Segment Start: EXERCISE MATERIALS

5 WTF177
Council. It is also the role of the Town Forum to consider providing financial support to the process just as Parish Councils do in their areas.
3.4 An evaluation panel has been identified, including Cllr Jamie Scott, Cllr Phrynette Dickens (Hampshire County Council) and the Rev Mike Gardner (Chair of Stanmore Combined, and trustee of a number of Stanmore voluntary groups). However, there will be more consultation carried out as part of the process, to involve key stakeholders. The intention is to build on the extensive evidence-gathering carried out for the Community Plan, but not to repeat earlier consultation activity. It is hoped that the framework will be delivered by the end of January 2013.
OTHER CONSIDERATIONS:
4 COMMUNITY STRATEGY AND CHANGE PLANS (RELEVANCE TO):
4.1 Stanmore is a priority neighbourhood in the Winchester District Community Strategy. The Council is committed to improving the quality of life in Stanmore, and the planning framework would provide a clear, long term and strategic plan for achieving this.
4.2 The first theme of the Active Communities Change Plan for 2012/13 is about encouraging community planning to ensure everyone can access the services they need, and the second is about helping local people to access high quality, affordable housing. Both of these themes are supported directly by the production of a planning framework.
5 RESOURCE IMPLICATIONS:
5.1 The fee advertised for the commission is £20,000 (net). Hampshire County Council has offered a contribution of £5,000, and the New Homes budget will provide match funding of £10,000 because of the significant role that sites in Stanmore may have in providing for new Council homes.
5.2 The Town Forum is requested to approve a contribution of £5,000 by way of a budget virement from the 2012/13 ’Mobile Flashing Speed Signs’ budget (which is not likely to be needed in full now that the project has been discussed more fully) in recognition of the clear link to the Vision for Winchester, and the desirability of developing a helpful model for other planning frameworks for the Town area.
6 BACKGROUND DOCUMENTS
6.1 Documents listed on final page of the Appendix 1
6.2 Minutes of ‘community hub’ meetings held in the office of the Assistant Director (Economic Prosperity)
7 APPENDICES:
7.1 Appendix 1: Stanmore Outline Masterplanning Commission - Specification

Segment End: EXERCISE MATERIALS

Copy each line of the data exactly, please.

5 WTF177
Council. It is also the role of the Town Forum to consider providing financial support to the process just as Parish Councils do in their areas.
3.4 An evaluation panel has been identified, including Cllr Jamie Scott, Cllr Phrynette Dickens (Hampshire County Council) and the Rev Mike Gardner (Chair of Stanmore Combined, and trustee of a number of Stanmore voluntary groups). However, there will be more consultation carried out as part of the process, to involve key stakeholders. The intention is to build on the extensive evidence-gathering carried out for the Community Plan, but not to repeat earlier consultation activity. It is hoped that the framework will be delivered by the end of January 2013.
OTHER CONSIDERATIONS:
4 COMMUNITY STRATEGY AND CHANGE PLANS (RELEVANCE TO):
4.1 Stanmore is a priority neighbourhood in the Winchester District Community Strategy. The Council is committed to improving the quality of life in Stanmore, and the planning framework would provide a clear, long term and strategic plan for achieving this.
4.2 The first theme of the Active Communities Change Plan for 2012/13 is about encouraging community planning to ensure everyone can access the services they need, and the second is about helping local people to access high quality, affordable housing. Both of these themes are supported directly by the production of a planning framework.
5 RESOURCE IMPLICATIONS:
5.1 The fee advertised for the commission is £20,000 (net). Hampshire County Council has offered a contribution of £5,000, and the New Homes budget will provide match funding of £10,000 because of the significant role that sites in Stanmore may have in providing for new Council homes.
5.2 The Town Forum is requested to approve a contribution of £5,000 by way of a budget virement from the 2012/13 ’Mobile Flashing Speed Signs’ budget (which is not likely to be needed in full now that the project has been discussed more fully) in recognition of the clear link to the Vision for Winchester, and the desirability of developing a helpful model for other planning frameworks for the Town area.
6 BACKGROUND DOCUMENTS
6.1 Documents listed on final page of the Appendix 1
6.2 Minutes of ‘community hub’ meetings held in the office of the Assistant Director (Economic Prosperity)
7 APPENDICES:
7.1 Appendix 1: Stanmore Outline Masterplanning Commission - Specification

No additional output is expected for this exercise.